By contrast, Abbott might get a brief poll bounce from presenting himself as tough on terror, but the long-term result will be the exacerbation of the popular alienation from politics as a whole, as voters lose interest in the bipartisan obsession with policies that bear no relationship to their actual lives.
Think of the new laws threatening journalists with 10 years jail for reporting on ASIO operations. Despite all the wild allegations surrounding Omarjan Azari and Numan Haider, no-one – no-one at all – has suggested that reporters and whistleblowers have jeopardised the public.

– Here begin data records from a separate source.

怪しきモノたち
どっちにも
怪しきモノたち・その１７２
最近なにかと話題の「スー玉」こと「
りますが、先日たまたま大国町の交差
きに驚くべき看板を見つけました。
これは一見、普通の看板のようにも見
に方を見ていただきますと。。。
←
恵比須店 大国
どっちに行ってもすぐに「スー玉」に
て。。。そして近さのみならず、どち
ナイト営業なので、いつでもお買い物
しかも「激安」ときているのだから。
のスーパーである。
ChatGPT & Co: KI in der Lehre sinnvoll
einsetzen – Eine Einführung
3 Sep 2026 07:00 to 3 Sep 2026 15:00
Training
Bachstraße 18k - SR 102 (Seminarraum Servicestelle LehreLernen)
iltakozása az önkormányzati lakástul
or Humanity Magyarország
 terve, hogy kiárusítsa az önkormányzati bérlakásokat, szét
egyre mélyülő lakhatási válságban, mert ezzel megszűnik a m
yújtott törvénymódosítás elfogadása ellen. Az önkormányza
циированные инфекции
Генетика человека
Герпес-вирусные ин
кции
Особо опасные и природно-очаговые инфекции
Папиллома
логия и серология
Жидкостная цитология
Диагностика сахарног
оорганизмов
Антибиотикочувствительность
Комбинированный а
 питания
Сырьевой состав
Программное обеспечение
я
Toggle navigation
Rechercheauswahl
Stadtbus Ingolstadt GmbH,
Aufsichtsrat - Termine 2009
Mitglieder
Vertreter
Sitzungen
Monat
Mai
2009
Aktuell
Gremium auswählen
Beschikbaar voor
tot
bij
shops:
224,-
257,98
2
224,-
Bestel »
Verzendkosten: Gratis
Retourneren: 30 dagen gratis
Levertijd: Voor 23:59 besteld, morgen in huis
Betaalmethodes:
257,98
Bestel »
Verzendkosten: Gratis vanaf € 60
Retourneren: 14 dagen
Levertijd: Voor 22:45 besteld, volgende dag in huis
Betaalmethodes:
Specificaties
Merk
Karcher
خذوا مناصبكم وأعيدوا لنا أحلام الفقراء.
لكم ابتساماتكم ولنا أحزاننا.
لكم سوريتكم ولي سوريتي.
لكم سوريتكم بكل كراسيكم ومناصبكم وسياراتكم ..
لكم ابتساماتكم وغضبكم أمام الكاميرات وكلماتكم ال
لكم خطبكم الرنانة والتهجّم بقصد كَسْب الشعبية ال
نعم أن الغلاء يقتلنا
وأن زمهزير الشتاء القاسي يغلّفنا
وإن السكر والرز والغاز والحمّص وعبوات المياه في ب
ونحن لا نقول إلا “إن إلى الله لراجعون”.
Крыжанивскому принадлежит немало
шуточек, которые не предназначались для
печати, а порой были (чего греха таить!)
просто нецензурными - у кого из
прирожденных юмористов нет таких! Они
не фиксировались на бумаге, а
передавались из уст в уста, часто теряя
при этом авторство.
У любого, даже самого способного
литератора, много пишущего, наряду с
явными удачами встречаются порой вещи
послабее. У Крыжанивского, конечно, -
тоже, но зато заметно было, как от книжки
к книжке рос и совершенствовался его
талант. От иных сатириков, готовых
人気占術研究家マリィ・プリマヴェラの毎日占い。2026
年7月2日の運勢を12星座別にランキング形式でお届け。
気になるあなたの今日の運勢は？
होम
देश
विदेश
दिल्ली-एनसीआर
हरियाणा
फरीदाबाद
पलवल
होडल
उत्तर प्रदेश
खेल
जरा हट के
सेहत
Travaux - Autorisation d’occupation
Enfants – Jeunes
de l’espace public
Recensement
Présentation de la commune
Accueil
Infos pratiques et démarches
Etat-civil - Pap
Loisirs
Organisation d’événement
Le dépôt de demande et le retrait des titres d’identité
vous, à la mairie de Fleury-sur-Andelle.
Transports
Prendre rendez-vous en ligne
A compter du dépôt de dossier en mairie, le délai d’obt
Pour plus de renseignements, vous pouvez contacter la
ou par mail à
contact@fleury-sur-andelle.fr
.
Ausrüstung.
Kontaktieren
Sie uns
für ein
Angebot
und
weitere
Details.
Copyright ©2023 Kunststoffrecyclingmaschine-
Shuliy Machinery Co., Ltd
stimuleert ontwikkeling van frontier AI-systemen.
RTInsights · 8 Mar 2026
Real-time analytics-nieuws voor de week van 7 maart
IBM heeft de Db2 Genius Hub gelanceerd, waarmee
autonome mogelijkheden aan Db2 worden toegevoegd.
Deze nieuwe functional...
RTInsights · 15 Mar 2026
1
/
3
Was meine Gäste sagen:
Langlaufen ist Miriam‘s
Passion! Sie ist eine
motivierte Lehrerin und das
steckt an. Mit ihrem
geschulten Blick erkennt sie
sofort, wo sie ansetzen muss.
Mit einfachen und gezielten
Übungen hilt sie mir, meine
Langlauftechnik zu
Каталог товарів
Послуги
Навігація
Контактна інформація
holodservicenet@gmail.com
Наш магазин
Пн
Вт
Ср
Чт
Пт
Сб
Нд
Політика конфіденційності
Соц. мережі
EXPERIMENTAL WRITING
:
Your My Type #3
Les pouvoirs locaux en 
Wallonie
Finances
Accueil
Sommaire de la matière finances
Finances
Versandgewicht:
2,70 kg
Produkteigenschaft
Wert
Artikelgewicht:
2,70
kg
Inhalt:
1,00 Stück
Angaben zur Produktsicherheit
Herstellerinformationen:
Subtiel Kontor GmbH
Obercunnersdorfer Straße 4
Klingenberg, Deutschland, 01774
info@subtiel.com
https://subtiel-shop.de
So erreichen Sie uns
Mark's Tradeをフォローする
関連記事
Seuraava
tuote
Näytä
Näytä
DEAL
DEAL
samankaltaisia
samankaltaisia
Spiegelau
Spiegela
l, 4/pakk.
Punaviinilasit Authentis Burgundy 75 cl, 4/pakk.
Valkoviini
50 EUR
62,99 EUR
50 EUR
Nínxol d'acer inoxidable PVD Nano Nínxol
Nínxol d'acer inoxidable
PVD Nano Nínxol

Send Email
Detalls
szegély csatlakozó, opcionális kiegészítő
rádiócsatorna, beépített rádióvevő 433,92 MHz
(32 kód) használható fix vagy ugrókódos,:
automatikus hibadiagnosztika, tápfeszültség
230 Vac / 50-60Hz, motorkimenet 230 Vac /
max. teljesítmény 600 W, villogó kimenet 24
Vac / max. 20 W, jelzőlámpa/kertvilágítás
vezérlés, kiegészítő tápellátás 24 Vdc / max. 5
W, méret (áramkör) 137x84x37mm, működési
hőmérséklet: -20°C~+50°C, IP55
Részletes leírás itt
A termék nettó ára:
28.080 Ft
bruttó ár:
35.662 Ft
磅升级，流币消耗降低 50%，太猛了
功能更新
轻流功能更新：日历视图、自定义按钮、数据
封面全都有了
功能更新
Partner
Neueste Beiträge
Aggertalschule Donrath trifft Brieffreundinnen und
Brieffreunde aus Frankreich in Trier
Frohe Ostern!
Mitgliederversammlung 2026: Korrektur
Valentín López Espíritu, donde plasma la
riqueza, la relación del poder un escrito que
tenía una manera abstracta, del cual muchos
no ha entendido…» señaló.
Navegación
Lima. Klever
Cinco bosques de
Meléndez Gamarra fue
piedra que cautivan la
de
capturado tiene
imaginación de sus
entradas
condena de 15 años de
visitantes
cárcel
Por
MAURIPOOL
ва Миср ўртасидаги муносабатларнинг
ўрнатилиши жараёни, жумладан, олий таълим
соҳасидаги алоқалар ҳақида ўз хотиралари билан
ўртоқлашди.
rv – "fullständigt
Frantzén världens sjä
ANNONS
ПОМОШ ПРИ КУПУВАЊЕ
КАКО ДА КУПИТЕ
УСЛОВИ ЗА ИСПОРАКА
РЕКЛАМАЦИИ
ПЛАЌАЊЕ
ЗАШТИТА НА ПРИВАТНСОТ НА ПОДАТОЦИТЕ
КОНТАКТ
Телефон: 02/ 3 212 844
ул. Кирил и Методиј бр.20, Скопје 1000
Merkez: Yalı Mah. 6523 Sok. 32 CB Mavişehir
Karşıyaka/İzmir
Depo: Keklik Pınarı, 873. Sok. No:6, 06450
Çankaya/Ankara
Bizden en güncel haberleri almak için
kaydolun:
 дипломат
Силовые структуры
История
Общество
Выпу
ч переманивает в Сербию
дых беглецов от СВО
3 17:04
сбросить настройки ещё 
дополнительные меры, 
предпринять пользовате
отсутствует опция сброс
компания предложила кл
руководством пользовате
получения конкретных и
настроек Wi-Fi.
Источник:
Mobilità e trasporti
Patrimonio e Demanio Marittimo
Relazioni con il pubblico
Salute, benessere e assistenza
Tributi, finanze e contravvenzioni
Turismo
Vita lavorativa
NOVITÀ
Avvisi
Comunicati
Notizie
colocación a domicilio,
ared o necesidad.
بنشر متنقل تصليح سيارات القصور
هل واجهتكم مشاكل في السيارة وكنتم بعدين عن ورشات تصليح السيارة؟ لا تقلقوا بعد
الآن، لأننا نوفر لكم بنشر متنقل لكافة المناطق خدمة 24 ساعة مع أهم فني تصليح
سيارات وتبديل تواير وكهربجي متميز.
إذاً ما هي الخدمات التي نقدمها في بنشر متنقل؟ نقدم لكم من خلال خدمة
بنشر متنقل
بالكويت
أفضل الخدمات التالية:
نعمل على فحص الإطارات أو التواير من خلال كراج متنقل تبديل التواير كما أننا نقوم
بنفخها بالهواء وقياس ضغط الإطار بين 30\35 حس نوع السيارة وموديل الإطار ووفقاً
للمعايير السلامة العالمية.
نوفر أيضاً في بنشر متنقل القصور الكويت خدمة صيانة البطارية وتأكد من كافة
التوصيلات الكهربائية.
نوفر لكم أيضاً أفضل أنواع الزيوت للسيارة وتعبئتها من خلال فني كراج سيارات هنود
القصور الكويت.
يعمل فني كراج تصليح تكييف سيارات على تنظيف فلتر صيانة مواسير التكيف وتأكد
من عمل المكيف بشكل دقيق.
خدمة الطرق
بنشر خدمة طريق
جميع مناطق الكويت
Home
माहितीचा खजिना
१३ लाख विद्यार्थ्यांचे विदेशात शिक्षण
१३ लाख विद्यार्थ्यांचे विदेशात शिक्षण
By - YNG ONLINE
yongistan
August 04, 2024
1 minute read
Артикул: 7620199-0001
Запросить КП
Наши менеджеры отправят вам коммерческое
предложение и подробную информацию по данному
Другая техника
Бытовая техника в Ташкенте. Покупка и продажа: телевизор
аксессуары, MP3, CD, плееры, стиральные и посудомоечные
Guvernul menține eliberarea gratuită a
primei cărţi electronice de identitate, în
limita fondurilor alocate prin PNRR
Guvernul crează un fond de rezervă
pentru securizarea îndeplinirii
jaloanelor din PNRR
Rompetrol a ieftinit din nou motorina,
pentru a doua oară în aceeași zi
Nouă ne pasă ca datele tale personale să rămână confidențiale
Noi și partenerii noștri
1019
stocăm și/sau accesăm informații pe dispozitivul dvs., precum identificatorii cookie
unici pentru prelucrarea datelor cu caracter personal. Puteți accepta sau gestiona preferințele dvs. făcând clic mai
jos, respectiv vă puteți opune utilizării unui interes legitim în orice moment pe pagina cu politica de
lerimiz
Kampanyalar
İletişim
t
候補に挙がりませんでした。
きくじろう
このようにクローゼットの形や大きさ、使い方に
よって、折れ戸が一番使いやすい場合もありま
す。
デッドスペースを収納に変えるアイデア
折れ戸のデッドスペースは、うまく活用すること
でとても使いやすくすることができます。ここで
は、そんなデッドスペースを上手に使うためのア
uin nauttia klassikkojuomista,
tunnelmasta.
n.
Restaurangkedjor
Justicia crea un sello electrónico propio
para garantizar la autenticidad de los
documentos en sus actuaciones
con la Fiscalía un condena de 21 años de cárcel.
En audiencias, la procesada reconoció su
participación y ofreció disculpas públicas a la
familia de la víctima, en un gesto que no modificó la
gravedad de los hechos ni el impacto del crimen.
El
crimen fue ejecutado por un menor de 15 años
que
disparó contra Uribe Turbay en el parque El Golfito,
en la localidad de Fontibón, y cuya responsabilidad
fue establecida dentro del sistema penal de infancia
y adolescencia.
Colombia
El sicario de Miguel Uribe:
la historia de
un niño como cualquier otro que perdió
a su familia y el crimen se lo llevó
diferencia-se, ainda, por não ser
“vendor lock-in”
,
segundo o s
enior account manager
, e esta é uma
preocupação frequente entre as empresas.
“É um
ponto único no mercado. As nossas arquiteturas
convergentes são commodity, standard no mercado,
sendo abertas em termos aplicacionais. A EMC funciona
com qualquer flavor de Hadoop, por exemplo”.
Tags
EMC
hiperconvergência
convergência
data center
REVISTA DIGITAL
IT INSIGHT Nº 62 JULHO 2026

There has been precisely zero evidence of the ills the new laws will overcome. Yet legislation implementing draconian restrictions on media freedom can get immediate bipartisan support, even as the parties struggle to offer ordinary people improvements for health, education and other basic services.
These are strange times – and they’re set to get stranger. Last week, we learned that Scott Morrison was tipped to take on new responsibilities for counter- terrorism.
Cometh the hour, cometh the man, as they say.
Morrison’s fortunes have risen because of his perceived effectiveness in stopping refugees reaching Australia by boat. Like the threat of terrorism, the tiny number of asylum seekers coming to Australia is essentially a non-problem escalated into an existential threat by self-serving politicians.
Morrison’s willingness to make others suffer in order to present a ‘solution’ to the refugee issue does not bode well in terms of future discussions of national security.